The CountVectorizer provides a simple way to both tokenize a collection of text documents and build a vocabulary of known words, but also to encode new documents using that vocabulary. You can use it as follows:

* Create an instance of the `CountVectorizer` class.
* Call the `fit()` function in order to learn a vocabulary from one or more documents.
* Call the `transform()` function on one or more documents as needed to encode each as a vector.

An encoded vector is returned with a length of the entire vocabulary and an integer count for the number of times each word appeared in the document. Because these vectors will contain a lot of zeros, we call them sparse. Python provides an efficient way of handling sparse vectors in the scipy.sparse package. The vectors returned from a call to transform() will be sparse vectors, and you can transform them back to NumPy arrays to look and better understand what is going on by calling the toarray() function. Below is an example of using the CountVectorizer to tokenize, build a vocabulary, and then encode a document.

In [1]:
from sklearn.feature_extraction.text import CountVectorizer
# list of text documents
corpus = ["The quick brown fox jumped over the lazy dog."]

### Create the transform

In [2]:
vectorizer = CountVectorizer()

### Tokenize and Build Vocabulary

In [3]:
vectorizer.fit(corpus)

Access the vocabulary to see what exactly was tokenized.  Notice that all words were made lowercase by default and that the punctuation was ignored:

In [4]:
vectorizer.vocabulary_

{'the': 7,
 'quick': 6,
 'brown': 0,
 'fox': 2,
 'jumped': 3,
 'over': 5,
 'lazy': 4,
 'dog': 1}

### Encode the document:

In [5]:
vector = vectorizer.transform(corpus)

### Summarize encoded vector

In [6]:
print(vector.shape)
print(vector.toarray())

(1, 8)
[[1 1 1 1 1 1 1 2]]


### Encode other documents

The same vectorizer can be used on documents that contain words not included in the vocabulary.
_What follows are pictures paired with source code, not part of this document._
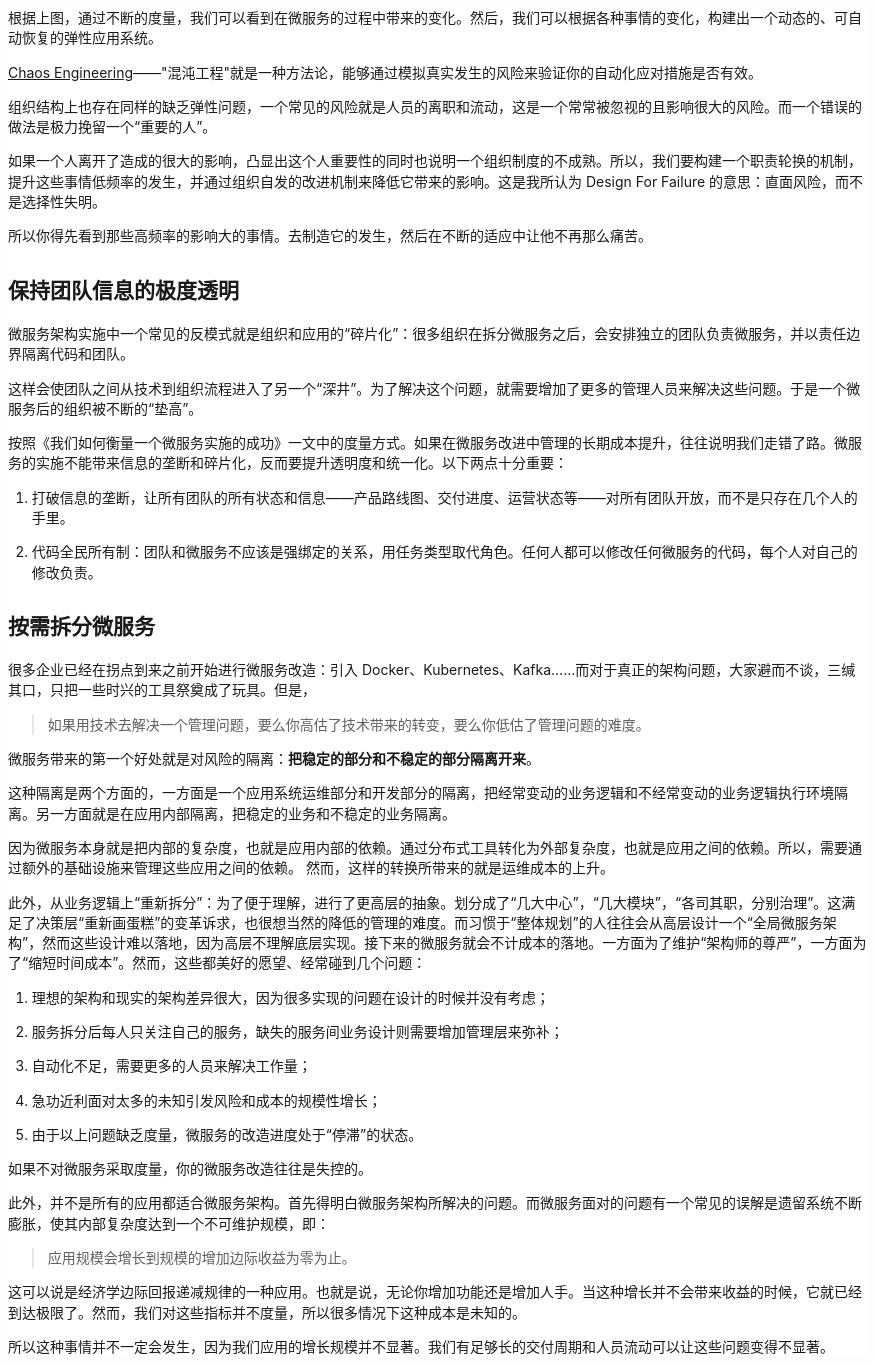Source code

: 根据上图，通过不断的度量，我们可以看到在微服务的过程中带来的变化。然后，我们可以根据各种事情的变化，构建出一个动态的、可自动恢复的弹性应用系统。

[Chaos Engineering](https://github.com/wizardbyron/principlesofchaos_zh-cn)——"混沌工程"就是一种方法论，能够通过模拟真实发生的风险来验证你的自动化应对措施是否有效。

组织结构上也存在同样的缺乏弹性问题，一个常见的风险就是人员的离职和流动，这是一个常常被忽视的且影响很大的风险。而一个错误的做法是极力挽留一个“重要的人”。

如果一个人离开了造成的很大的影响，凸显出这个人重要性的同时也说明一个组织制度的不成熟。所以，我们要构建一个职责轮换的机制，提升这些事情低频率的发生，并通过组织自发的改进机制来降低它带来的影响。这是我所认为 Design For Failure 的意思：直面风险，而不是选择性失明。

所以你得先看到那些高频率的影响大的事情。去制造它的发生，然后在不断的适应中让他不再那么痛苦。

## 保持团队信息的极度透明

微服务架构实施中一个常见的反模式就是组织和应用的“碎片化”：很多组织在拆分微服务之后，会安排独立的团队负责微服务，并以责任边界隔离代码和团队。

这样会使团队之间从技术到组织流程进入了另一个“深井”。为了解决这个问题，就需要增加了更多的管理人员来解决这些问题。于是一个微服务后的组织被不断的“垫高”。

按照《我们如何衡量一个微服务实施的成功》一文中的度量方式。如果在微服务改进中管理的长期成本提升，往往说明我们走错了路。微服务的实施不能带来信息的垄断和碎片化，反而要提升透明度和统一化。以下两点十分重要：

1. 打破信息的垄断，让所有团队的所有状态和信息——产品路线图、交付进度、运营状态等——对所有团队开放，而不是只存在几个人的手里。

2. 代码全民所有制：团队和微服务不应该是强绑定的关系，用任务类型取代角色。任何人都可以修改任何微服务的代码，每个人对自己的修改负责。

## 按需拆分微服务

很多企业已经在拐点到来之前开始进行微服务改造：引入 Docker、Kubernetes、Kafka……而对于真正的架构问题，大家避而不谈，三缄其口，只把一些时兴的工具祭奠成了玩具。但是，

> 如果用技术去解决一个管理问题，要么你高估了技术带来的转变，要么你低估了管理问题的难度。

微服务带来的第一个好处就是对风险的隔离：**把稳定的部分和不稳定的部分隔离开来**。

这种隔离是两个方面的，一方面是一个应用系统运维部分和开发部分的隔离，把经常变动的业务逻辑和不经常变动的业务逻辑执行环境隔离。另一方面就是在应用内部隔离，把稳定的业务和不稳定的业务隔离。

因为微服务本身就是把内部的复杂度，也就是应用内部的依赖。通过分布式工具转化为外部复杂度，也就是应用之间的依赖。所以，需要通过额外的基础设施来管理这些应用之间的依赖。 然而，这样的转换所带来的就是运维成本的上升。

此外，从业务逻辑上“重新拆分”：为了便于理解，进行了更高层的抽象。划分成了“几大中心”，“几大模块”，“各司其职，分别治理”。这满足了决策层“重新画蛋糕”的变革诉求，也很想当然的降低的管理的难度。而习惯于“整体规划”的人往往会从高层设计一个“全局微服务架构”，然而这些设计难以落地，因为高层不理解底层实现。接下来的微服务就会不计成本的落地。一方面为了维护“架构师的尊严”，一方面为了“缩短时间成本”。然而，这些都美好的愿望、经常碰到几个问题：

1. 理想的架构和现实的架构差异很大，因为很多实现的问题在设计的时候并没有考虑；

2. 服务拆分后每人只关注自己的服务，缺失的服务间业务设计则需要增加管理层来弥补；

3. 自动化不足，需要更多的人员来解决工作量；

4. 急功近利面对太多的未知引发风险和成本的规模性增长；

5. 由于以上问题缺乏度量，微服务的改造进度处于“停滞”的状态。

如果不对微服务采取度量，你的微服务改造往往是失控的。

此外，并不是所有的应用都适合微服务架构。首先得明白微服务架构所解决的问题。而微服务面对的问题有一个常见的误解是遗留系统不断膨胀，使其内部复杂度达到一个不可维护规模，即：

> 应用规模会增长到规模的增加边际收益为零为止。

这可以说是经济学边际回报递减规律的一种应用。也就是说，无论你增加功能还是增加人手。当这种增长并不会带来收益的时候，它就已经到达极限了。然而，我们对这些指标并不度量，所以很多情况下这种成本是未知的。

所以这种事情并不一定会发生，因为我们应用的增长规模并不显著。我们有足够长的交付周期和人员流动可以让这些问题变得不显著。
These words are ignored and no count is given in the resulting vector. For example, below is an example of using the vectorizer above to encode a document with one word in the vocab and one word that is not:

In [9]:
# encode another document
text2 = ["the puppy"]
vector = vectorizer.transform(text2)
print(vector.toarray())

[[0 0 0 0 0 0 0 1]]


## Word Frequencies with TF-IDF

Word counts are a good starting point, but are very basic. One issue with simple counts is that some words like the will appear many times and their large counts will not be very meaningful in the encoded vectors. An alternative is to calculate word frequencies, and by far the most popular method is called TF-IDF. This is an acronym that stands for Term Frequency - Inverse Document Frequency which are the components of the resulting scores assigned to each word.
* **Term Frequency**: This summarizes how often a given word appears within a document.
* **Inverse Document Frequency**: This downscales words that appear a lot across documents.
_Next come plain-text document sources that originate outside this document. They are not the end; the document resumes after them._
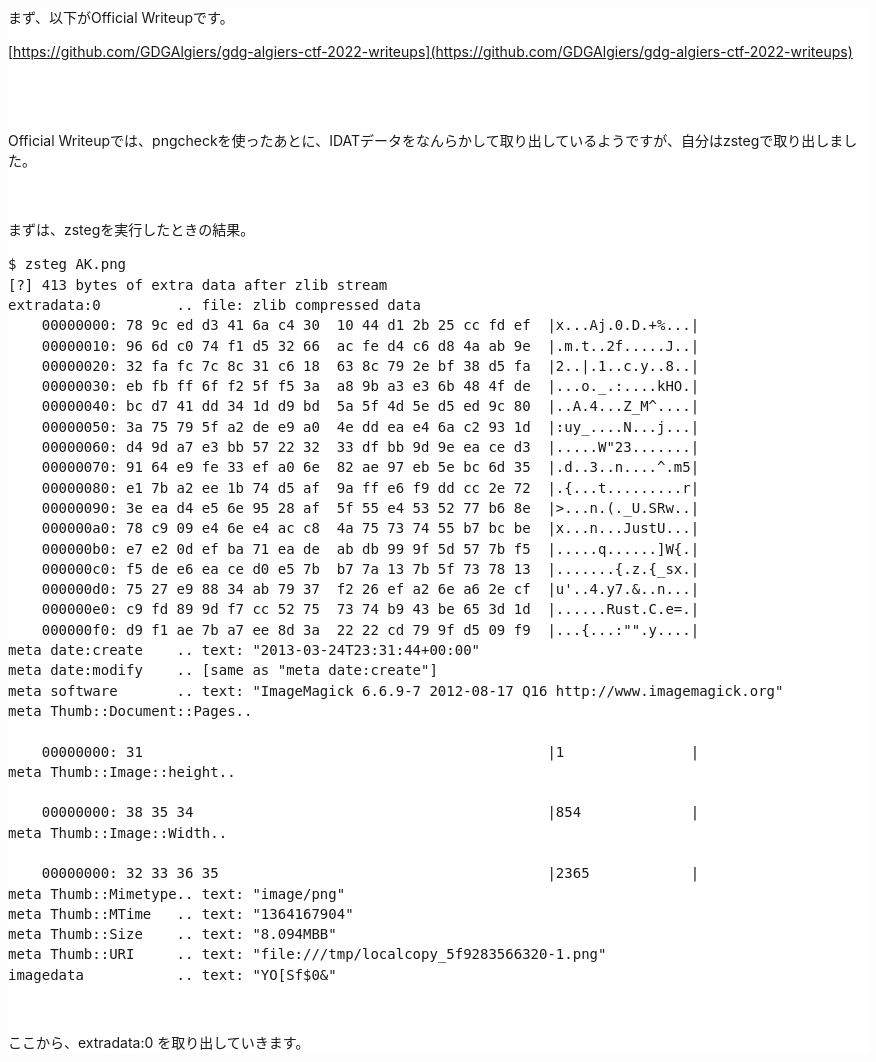 まず、以下がOfficial Writeupです。

[https://github.com/GDGAlgiers/gdg-algiers-ctf-2022-writeups](https://github.com/GDGAlgiers/gdg-algiers-ctf-2022-writeups)

<br /><br />

Official Writeupでは、pngcheckを使ったあとに、IDATデータをなんらかして取り出しているようですが、自分はzstegで取り出しました。

<br />

まずは、zstegを実行したときの結果。

<pre>
$ zsteg AK.png
[?] 413 bytes of extra data after zlib stream
extradata:0         .. file: zlib compressed data
    00000000: 78 9c ed d3 41 6a c4 30  10 44 d1 2b 25 cc fd ef  |x...Aj.0.D.+%...|
    00000010: 96 6d c0 74 f1 d5 32 66  ac fe d4 c6 d8 4a ab 9e  |.m.t..2f.....J..|
    00000020: 32 fa fc 7c 8c 31 c6 18  63 8c 79 2e bf 38 d5 fa  |2..|.1..c.y..8..|
    00000030: eb fb ff 6f f2 5f f5 3a  a8 9b a3 e3 6b 48 4f de  |...o._.:....kHO.|
    00000040: bc d7 41 dd 34 1d d9 bd  5a 5f 4d 5e d5 ed 9c 80  |..A.4...Z_M^....|
    00000050: 3a 75 79 5f a2 de e9 a0  4e dd ea e4 6a c2 93 1d  |:uy_....N...j...|
    00000060: d4 9d a7 e3 bb 57 22 32  33 df bb 9d 9e ea ce d3  |.....W"23.......|
    00000070: 91 64 e9 fe 33 ef a0 6e  82 ae 97 eb 5e bc 6d 35  |.d..3..n....^.m5|
    00000080: e1 7b a2 ee 1b 74 d5 af  9a ff e6 f9 dd cc 2e 72  |.{...t.........r|
    00000090: 3e ea d4 e5 6e 95 28 af  5f 55 e4 53 52 77 b6 8e  |>...n.(._U.SRw..|
    000000a0: 78 c9 09 e4 6e e4 ac c8  4a 75 73 74 55 b7 bc be  |x...n...JustU...|
    000000b0: e7 e2 0d ef ba 71 ea de  ab db 99 9f 5d 57 7b f5  |.....q......]W{.|
    000000c0: f5 de e6 ea ce d0 e5 7b  b7 7a 13 7b 5f 73 78 13  |.......{.z.{_sx.|
    000000d0: 75 27 e9 88 34 ab 79 37  f2 26 ef a2 6e a6 2e cf  |u'..4.y7.&..n...|
    000000e0: c9 fd 89 9d f7 cc 52 75  73 74 b9 43 be 65 3d 1d  |......Rust.C.e=.|
    000000f0: d9 f1 ae 7b a7 ee 8d 3a  22 22 cd 79 9f d5 09 f9  |...{...:"".y....|
meta date:create    .. text: "2013-03-24T23:31:44+00:00"
meta date:modify    .. [same as "meta date:create"]
meta software       .. text: "ImageMagick 6.6.9-7 2012-08-17 Q16 http://www.imagemagick.org"
meta Thumb::Document::Pages..

    00000000: 31                                                |1               |
meta Thumb::Image::height..

    00000000: 38 35 34                                          |854             |
meta Thumb::Image::Width..

    00000000: 32 33 36 35                                       |2365            |
meta Thumb::Mimetype.. text: "image/png"
meta Thumb::MTime   .. text: "1364167904"
meta Thumb::Size    .. text: "8.094MBB"
meta Thumb::URI     .. text: "file:///tmp/localcopy_5f9283566320-1.png"
imagedata           .. text: "YO[Sf$0&"
</pre>


<br />

ここから、extradata:0 を取り出していきます。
Without going into the math, `TF-IDF` are word frequency scores that try to highlight words that are more interesting, e.g. frequent in a document but not across documents. The `TfidfVectorizer` will tokenize documents, learn the vocabulary and inverse document requency weightings, and allow you to encode new documents.

Alternately, if you already have a learned CountVectorizer, you can use it with a `TfidfTransformer` to just calculate the inverse document frequencies and start encoding documents. The same `create, fit, and transform` process is used as with the `CountVectorizer`.
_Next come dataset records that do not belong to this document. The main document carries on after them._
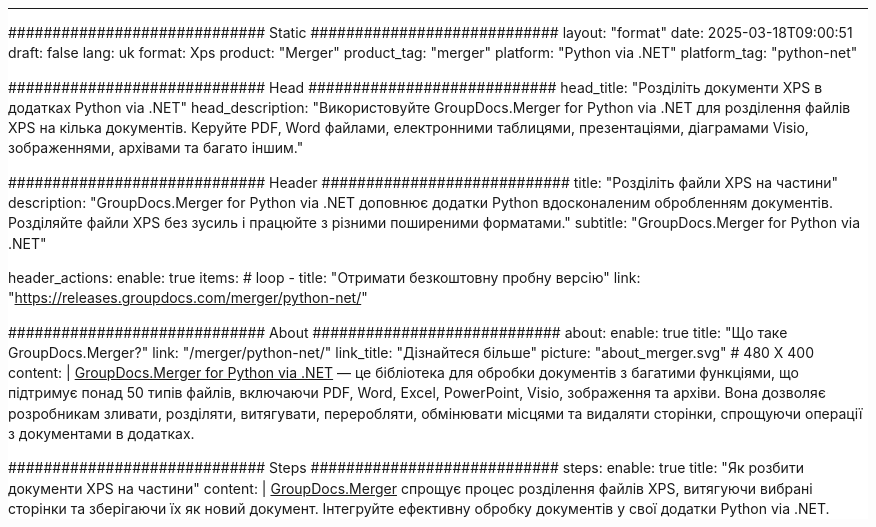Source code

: 
---
############################# Static ############################
layout: "format"
date:  2025-03-18T09:00:51
draft: false
lang: uk
format: Xps
product: "Merger"
product_tag: "merger"
platform: "Python via .NET"
platform_tag: "python-net"

############################# Head ############################
head_title: "Розділіть документи XPS в додатках Python via .NET"
head_description: "Використовуйте GroupDocs.Merger for Python via .NET для розділення файлів XPS на кілька документів. Керуйте PDF, Word файлами, електронними таблицями, презентаціями, діаграмами Visio, зображеннями, архівами та багато іншим."

############################# Header ############################
title: "Розділіть файли XPS на частини" 
description: "GroupDocs.Merger for Python via .NET доповнює додатки Python вдосконаленим обробленням документів. Розділяйте файли XPS без зусиль і працюйте з різними поширеними форматами."
subtitle: "GroupDocs.Merger for Python via .NET" 

header_actions:
  enable: true
  items:
    #  loop
    - title: "Отримати безкоштовну пробну версію"
      link: "https://releases.groupdocs.com/merger/python-net/"
      
############################# About ############################
about:
    enable: true
    title: "Що таке GroupDocs.Merger?"
    link: "/merger/python-net/"
    link_title: "Дізнайтеся більше"
    picture: "about_merger.svg" # 480 X 400
    content: |
       [GroupDocs.Merger for Python via .NET](/merger/python-net/) — це бібліотека для обробки документів з багатими функціями, що підтримує понад 50 типів файлів, включаючи PDF, Word, Excel, PowerPoint, Visio, зображення та архіви. Вона дозволяє розробникам зливати, розділяти, витягувати, переробляти, обмінювати місцями та видаляти сторінки, спрощуючи операції з документами в додатках.

############################# Steps ############################
steps:
    enable: true
    title: "Як розбити документи XPS на частини"
    content: |
      [GroupDocs.Merger](/merger/python-net/) спрощує процес розділення файлів XPS, витягуючи вибрані сторінки та зберігаючи їх як новий документ. Інтегруйте ефективну обробку документів у свої додатки Python via .NET.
### List of text documents

In [10]:
from sklearn.feature_extraction.text import TfidfVectorizer
corpus = ["The quick brown fox jumped over the lazy dog.", "The dog.", "The fox"]

### Create the transform

In [11]:
vectorizer = TfidfVectorizer()

### Tokenize and build vocab

In [12]:
vectorizer.fit(corpus)

### Summarize

In [13]:
print(vectorizer.vocabulary_)
print(vectorizer.idf_)

{'the': 7, 'quick': 6, 'brown': 0, 'fox': 2, 'jumped': 3, 'over': 5, 'lazy': 4, 'dog': 1}
[1.69314718 1.28768207 1.28768207 1.69314718 1.69314718 1.69314718
 1.69314718 1.        ]


### Encode document

In [14]:
vector = vectorizer.transform([corpus[0]])

### Summarize encoded vector

In [15]:
print(vector.shape)
print(vector.toarray())

(1, 8)
[[0.36388646 0.27674503 0.27674503 0.36388646 0.36388646 0.36388646
  0.36388646 0.42983441]]


A vocabulary of 8 words is learned from the documents and each word is assigned a unique integer index in the output vector. The inverse document frequencies are calculated for each word in the vocabulary, assigning the lowest score of 1.0 to the most frequently observed word: the at index 7. Finally, the first document is encoded as an 8-element sparse array and we can review the final scorings of each word with different values for the, fox, and dog from the other words in the vocabulary.  The scores are normalized to values between 0 and 1 and the encoded document vectors can
then be used directly with most machine learning algorithms.

In [16]:
corpus = ["Artificial intelligence and machine learning are core components of data science."]

In [17]:
vectorizer = CountVectorizer()

In [18]:
vectorizer.fit(corpus)

In [19]:
vectorizer.vocabulary_

{'artificial': 2,
 'intelligence': 6,
 'and': 0,
 'machine': 8,
 'learning': 7,
 'are': 1,
 'core': 4,
 'components': 3,
 'of': 9,
 'data': 5,
 'science': 10}

In [20]:
vector = vectorizer.transform(corpus)

In [21]:
print(vector.shape)
print(vector.toarray())

(1, 11)
[[1 1 1 1 1 1 1 1 1 1 1]]


In [23]:
# encode another document
text2 = ["define machine learning"]
vector = vectorizer.transform(text2)
print(vector.toarray())

[[0 0 0 0 0 0 0 1 1 0 0]]